- [The task] Which lines of the records contain the word "values"? Report each of those lines in full, treating uppercase and lowercase as different.

- [Raw data]
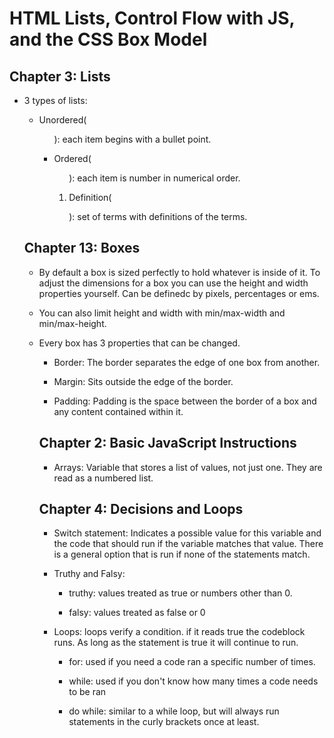 # HTML Lists, Control Flow with JS, and the CSS Box Model

## Chapter 3: Lists

- 3 types of lists: 
  - Unordered(<ul>): each item begins with a bullet point.
  
  - Ordered(<ol>): each item is number in numerical order.
  
  - Definition(<dl>): set of terms with definitions of the terms.

## Chapter 13: Boxes

- By default a box is sized perfectly to hold whatever is inside of it. To adjust the dimensions for a box you can use the height and width properties yourself. Can be definedc by pixels, percentages or ems. 

- You can also limit height and width with min/max-width and min/max-height. 

- Every box has 3 properties that can be changed. 
  - Border: The border separates the edge of one box from another.
  
  - Margin: Sits outside the edge of the border.
  
  - Padding: Padding is the space between the border of a box and any content contained within it.

  ## Chapter 2: Basic JavaScript Instructions

  - Arrays: Variable that stores a list of values, not just one. They are read as a numbered list. 

  ## Chapter 4: Decisions and Loops

  - Switch statement: Indicates a possible value for this variable and the code that should run if the variable matches that value. There is a general option that is run if none of the statements match. 

  - Truthy and Falsy: 
    - truthy: values treated as true or numbers other than 0.

    - falsy: values treated as false or 0

  - Loops: loops verify a condition. if it reads true the codeblock runs. As long as the statement is true it will continue to run.

    - for: used if you need a code ran a specific number of times.

    - while: used if you don't know how many times a code needs to be ran

    - do while: similar to a while loop, but will always run statements in the curly brackets once at least.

- [Exercise output]
  - Arrays: Variable that stores a list of values, not just one. They are read as a numbered list. 
    - truthy: values treated as true or numbers other than 0.
    - falsy: values treated as false or 0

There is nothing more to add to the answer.